Why is it good for skis? The ski industry is historically underserved by materials suppliers, meaning that builders have typically never had the opportunity to source materials that are purpose-built for the end application of skiing. Backcountry skiing in particular puts a lot of demand on designers. Skis must be light enough to tour on, yet stable and predictable in a wide range of conditions. All of these demands make backcountry skiing a perfect product category to revolutionize through new, better-performing materials.
What’s good about it performance-wise? We’ve introduced two new proprietary material compositions: Algal Core, which provides better torsional stiffness and impact absorption, meaning better edge hold and stability; and Algal Wall, which increases impact absorption and creates a durable, virtually unbreakable bond with the core. It’s also a nearly waste-free production process. We’ve gotten glowing feedback from pros and casual skiers alike on how it performs.
How good for the environment is it compared to other materials? Compared to petroleum-based materials like ABS, it’s lower impact and higher performance. They’re sourced from microalgae – a renewable, biological origin that can produce oil within a matter of days.
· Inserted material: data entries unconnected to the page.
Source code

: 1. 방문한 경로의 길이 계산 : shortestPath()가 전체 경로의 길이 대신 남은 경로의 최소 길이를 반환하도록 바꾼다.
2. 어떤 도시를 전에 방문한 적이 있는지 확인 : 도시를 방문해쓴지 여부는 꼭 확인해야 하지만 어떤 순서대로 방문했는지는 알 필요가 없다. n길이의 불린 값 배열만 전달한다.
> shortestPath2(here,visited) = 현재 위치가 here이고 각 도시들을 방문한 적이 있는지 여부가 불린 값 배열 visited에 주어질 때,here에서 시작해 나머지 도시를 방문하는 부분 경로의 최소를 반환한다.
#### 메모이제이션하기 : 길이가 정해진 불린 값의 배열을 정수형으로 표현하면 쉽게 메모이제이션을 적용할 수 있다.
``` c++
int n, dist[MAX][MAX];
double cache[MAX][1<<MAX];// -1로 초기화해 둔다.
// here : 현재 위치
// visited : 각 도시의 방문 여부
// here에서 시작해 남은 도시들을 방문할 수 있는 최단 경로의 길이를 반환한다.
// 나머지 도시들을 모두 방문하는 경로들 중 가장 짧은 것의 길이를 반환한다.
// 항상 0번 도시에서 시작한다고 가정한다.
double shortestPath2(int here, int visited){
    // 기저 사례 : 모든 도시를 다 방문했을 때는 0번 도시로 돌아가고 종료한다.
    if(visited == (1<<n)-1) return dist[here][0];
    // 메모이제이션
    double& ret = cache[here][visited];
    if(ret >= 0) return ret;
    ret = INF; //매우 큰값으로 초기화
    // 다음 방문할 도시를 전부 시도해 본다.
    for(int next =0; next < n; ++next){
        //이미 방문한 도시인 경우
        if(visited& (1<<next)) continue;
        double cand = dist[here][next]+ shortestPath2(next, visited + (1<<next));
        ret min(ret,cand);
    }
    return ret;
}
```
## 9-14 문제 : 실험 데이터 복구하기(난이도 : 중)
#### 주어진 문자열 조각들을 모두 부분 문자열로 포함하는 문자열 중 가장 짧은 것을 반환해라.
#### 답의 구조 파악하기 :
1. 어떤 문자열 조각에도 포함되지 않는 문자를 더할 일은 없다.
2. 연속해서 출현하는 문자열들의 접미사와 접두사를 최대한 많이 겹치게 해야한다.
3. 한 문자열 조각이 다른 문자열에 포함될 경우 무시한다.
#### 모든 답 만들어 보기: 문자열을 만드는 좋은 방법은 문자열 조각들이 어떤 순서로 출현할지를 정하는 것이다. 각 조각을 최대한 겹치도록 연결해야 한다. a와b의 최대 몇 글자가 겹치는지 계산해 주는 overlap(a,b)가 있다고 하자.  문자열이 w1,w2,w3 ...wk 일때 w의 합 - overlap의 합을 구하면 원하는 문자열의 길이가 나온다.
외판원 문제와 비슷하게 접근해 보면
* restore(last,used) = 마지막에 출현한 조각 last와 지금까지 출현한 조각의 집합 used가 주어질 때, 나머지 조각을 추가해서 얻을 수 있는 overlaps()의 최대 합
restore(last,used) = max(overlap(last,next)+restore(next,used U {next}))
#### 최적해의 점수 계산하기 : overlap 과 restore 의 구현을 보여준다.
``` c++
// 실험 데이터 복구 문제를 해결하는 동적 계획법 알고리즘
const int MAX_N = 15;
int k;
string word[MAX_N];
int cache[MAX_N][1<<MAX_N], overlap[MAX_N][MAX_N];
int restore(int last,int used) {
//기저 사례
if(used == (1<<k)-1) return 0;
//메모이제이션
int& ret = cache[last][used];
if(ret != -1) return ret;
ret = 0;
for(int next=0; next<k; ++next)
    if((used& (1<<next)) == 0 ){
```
And our manufacturing process focuses on waste reduction. The Algal Wall is poured as a liquid into a channel in the ski’s side, meaning almost no waste compared to traditional ABS plastic, which has to be trimmed to size. Our materials are 60 and 41 percent bio-based, respectively, far greater than the 0 percent of incumbent materials.
The Alpine market isn’t necessarily growing. How hard has it been to break in? While the Alpine market as a whole isn’t necessarily growing, backcountry is. The greatest challenge is that there are already a lot of brands in existence working to differentiate themselves. Bringing algae-derived, performance-boosting biomaterials to the table is a strong and unprecedented differentiator that has served as a major advantage in gaining a foothold in the market.
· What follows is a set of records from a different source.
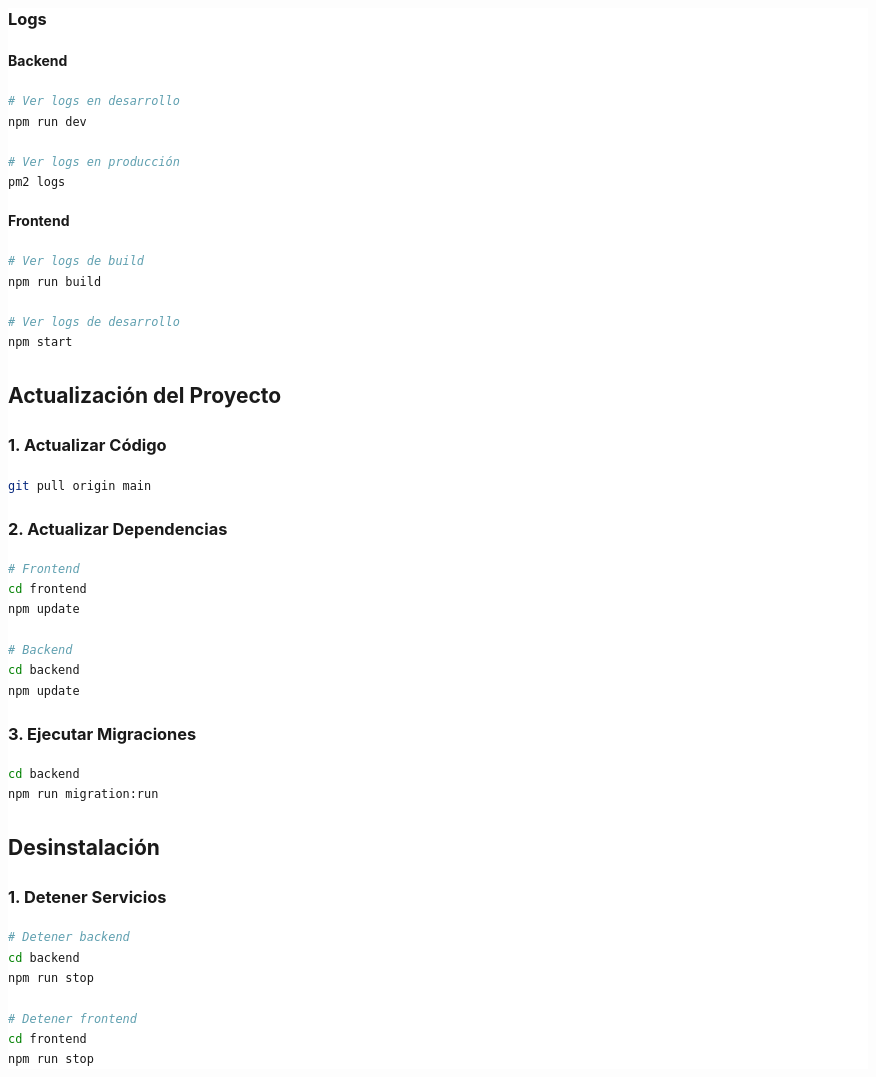 ### Logs

#### Backend
```bash
# Ver logs en desarrollo
npm run dev

# Ver logs en producción
pm2 logs
```

#### Frontend
```bash
# Ver logs de build
npm run build

# Ver logs de desarrollo
npm start
```

## Actualización del Proyecto

### 1. Actualizar Código
```bash
git pull origin main
```

### 2. Actualizar Dependencias
```bash
# Frontend
cd frontend
npm update

# Backend
cd backend
npm update
```

### 3. Ejecutar Migraciones
```bash
cd backend
npm run migration:run
```

## Desinstalación

### 1. Detener Servicios
```bash
# Detener backend
cd backend
npm run stop

# Detener frontend
cd frontend
npm run stop
```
Why didn’t you introduce it at 4FRNT? Materials were never the play when I started 4FRNT. At that time, I was most motivated to revolutionize the shapes of skis. We had always aspired to build skis as good as the best of them but in progressive new geometries. This principle still rings true with how the brand has progressed in recent years, which I’m very proud of. When it came to pioneering an application for Checkerspot’s first-of-their-kind polyurethanes, it seemed obvious to create a brand with materials innovation at its core.
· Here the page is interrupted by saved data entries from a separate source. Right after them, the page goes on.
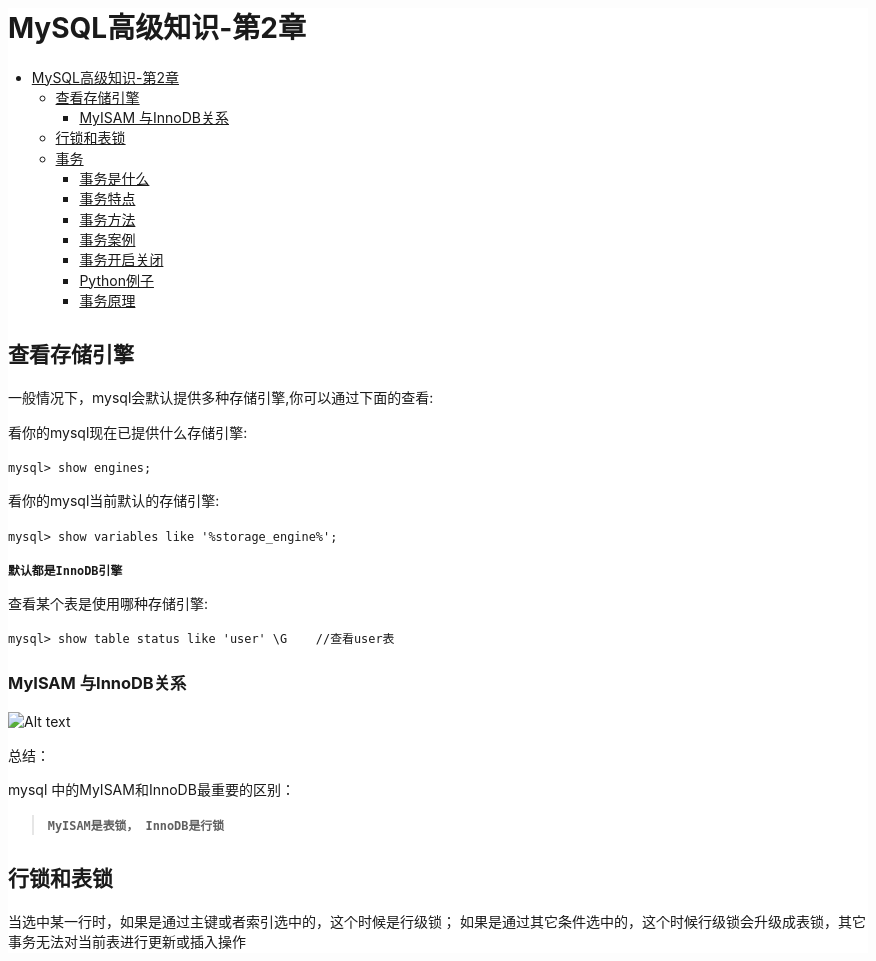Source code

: # MySQL高级知识-第2章



- [MySQL高级知识-第2章](#mysql高级知识-第2章)
    - [查看存储引擎](#查看存储引擎)
        - [MyISAM 与InnoDB关系](#myisam-与innodb关系)
    - [行锁和表锁](#行锁和表锁)
    - [事务](#事务)
        - [事务是什么](#事务是什么)
        - [事务特点](#事务特点)
        - [事务方法](#事务方法)
        - [事务案例](#事务案例)
        - [事务开启关闭](#事务开启关闭)
        - [Python例子](#python例子)
        - [事务原理](#事务原理)



## 查看存储引擎


一般情况下，mysql会默认提供多种存储引擎,你可以通过下面的查看:

看你的mysql现在已提供什么存储引擎:
```
mysql> show engines;
```

看你的mysql当前默认的存储引擎:
```
mysql> show variables like '%storage_engine%';
```

**`默认都是InnoDB引擎`**

查看某个表是使用哪种存储引擎:
```
mysql> show table status like 'user' \G    //查看user表
```


### MyISAM 与InnoDB关系

![Alt text](https://raw.githubusercontent.com/Syncma/Figurebed/master/img/数据库引擎.png)


总结：

mysql 中的MyISAM和InnoDB最重要的区别：

> **`MyISAM是表锁， InnoDB是行锁`**


## 行锁和表锁

当选中某一行时，如果是通过主键或者索引选中的，这个时候是行级锁；
如果是通过其它条件选中的，这个时候行级锁会升级成表锁，其它事务无法对当前表进行更新或插入操作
What other applications is algae is suited for? Algal oil can be used to replace many petroleum-based products, from lubricants to fuels and textile coatings. It can also be used to create materials that petroleum can’t due to the flexibility of using a biological resource. There are countless strains of microalgae in existence today, and the science we’ve developed allows us to explore the diverse possibilities some of these strains offer. WNDR Alpine currently utilizes just a few polyurethanes, so there’s lots of room to expand its use as we diversify our product offerings.
Would you call algae a game-changer? Absolutely, especially in terms of the variety of products and materials it can improve and create. But more so than algae, it’s cutting-edge biology, chemistry and material science that give us access to completely new inputs. As consumers, we’ve grown dependent on the performance our gear offers. Cutting-edge petroleum-based chemistries have historically propelled this wave of innovation, but we’re running out of options that haven’t been tried before. At the end of the day, nature is the ultimate chemist. The trick is tapping into its abundance; until now, we haven’t had a means of doing that.